| Instructions to follow |
Across the listing below, how many lines have the word "city" in them? Provide only the number.
━━━━━━━━━━
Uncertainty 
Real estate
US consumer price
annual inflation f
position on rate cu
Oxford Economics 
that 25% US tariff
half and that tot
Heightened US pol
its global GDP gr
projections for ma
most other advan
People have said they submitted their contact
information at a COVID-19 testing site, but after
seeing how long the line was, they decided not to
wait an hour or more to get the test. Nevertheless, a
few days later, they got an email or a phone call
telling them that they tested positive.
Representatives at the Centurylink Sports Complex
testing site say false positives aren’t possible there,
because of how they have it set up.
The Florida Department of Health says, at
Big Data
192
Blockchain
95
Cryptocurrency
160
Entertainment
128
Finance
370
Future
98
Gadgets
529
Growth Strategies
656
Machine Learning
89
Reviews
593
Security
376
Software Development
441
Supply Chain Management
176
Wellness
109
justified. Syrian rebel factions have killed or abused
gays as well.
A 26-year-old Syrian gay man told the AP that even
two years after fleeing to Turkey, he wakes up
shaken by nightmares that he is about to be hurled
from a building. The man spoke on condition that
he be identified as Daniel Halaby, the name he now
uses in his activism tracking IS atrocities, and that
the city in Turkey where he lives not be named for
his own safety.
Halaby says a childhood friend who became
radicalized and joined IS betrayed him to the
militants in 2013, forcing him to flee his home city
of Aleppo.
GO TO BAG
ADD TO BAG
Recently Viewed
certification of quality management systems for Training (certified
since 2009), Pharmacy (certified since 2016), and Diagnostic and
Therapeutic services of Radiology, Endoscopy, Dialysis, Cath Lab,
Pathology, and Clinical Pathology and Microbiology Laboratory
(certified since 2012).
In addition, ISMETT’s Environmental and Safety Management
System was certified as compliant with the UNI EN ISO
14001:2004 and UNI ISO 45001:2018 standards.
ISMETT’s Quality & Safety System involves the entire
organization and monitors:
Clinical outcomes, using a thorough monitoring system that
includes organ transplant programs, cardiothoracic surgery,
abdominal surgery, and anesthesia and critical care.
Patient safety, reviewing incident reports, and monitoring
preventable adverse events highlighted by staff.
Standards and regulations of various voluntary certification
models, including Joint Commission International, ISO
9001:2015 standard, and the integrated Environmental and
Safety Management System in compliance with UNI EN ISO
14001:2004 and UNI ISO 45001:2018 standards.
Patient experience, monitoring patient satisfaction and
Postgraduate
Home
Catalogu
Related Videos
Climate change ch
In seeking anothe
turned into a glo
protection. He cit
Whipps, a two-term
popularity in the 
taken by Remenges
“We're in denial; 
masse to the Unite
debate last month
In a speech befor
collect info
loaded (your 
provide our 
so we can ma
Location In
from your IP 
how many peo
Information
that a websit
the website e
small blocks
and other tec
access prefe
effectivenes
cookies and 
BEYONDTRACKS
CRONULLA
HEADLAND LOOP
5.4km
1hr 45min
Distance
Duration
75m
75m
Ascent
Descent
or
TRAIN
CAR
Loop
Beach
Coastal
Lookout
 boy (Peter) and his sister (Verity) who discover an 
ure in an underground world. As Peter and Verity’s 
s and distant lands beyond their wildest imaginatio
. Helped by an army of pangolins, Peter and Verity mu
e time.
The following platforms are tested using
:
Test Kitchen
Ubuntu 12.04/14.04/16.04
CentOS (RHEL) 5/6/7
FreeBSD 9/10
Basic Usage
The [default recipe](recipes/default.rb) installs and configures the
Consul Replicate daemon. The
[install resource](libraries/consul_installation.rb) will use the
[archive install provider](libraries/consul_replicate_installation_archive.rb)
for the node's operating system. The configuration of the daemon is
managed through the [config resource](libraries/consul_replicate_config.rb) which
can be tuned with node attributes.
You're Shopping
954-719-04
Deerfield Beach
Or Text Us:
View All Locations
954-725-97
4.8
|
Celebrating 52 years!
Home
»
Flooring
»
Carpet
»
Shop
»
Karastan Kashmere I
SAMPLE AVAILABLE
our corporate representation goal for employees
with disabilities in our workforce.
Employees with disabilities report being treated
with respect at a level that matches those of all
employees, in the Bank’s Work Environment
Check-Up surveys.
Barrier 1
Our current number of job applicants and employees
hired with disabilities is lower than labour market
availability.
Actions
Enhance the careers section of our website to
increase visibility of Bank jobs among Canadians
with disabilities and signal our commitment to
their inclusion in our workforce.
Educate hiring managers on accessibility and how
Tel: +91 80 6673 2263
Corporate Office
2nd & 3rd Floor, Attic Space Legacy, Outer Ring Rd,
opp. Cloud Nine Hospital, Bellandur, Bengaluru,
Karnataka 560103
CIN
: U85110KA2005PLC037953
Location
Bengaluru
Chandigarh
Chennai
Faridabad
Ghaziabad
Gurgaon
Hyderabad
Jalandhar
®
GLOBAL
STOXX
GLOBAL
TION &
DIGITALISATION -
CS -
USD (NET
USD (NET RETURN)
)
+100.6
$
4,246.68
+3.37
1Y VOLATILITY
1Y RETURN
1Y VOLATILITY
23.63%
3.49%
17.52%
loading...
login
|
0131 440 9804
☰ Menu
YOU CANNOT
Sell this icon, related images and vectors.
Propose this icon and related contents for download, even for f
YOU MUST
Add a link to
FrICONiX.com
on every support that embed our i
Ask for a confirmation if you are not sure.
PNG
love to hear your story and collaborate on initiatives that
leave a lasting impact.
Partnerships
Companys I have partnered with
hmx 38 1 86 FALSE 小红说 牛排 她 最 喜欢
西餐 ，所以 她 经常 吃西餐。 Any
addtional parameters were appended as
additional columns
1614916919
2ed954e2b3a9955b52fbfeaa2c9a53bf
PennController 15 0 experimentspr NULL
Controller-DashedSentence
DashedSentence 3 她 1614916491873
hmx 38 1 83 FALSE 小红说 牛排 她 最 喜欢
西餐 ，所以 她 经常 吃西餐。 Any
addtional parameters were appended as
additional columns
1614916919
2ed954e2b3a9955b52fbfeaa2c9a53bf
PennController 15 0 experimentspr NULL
━━━━━━━━━━
| Solution |
2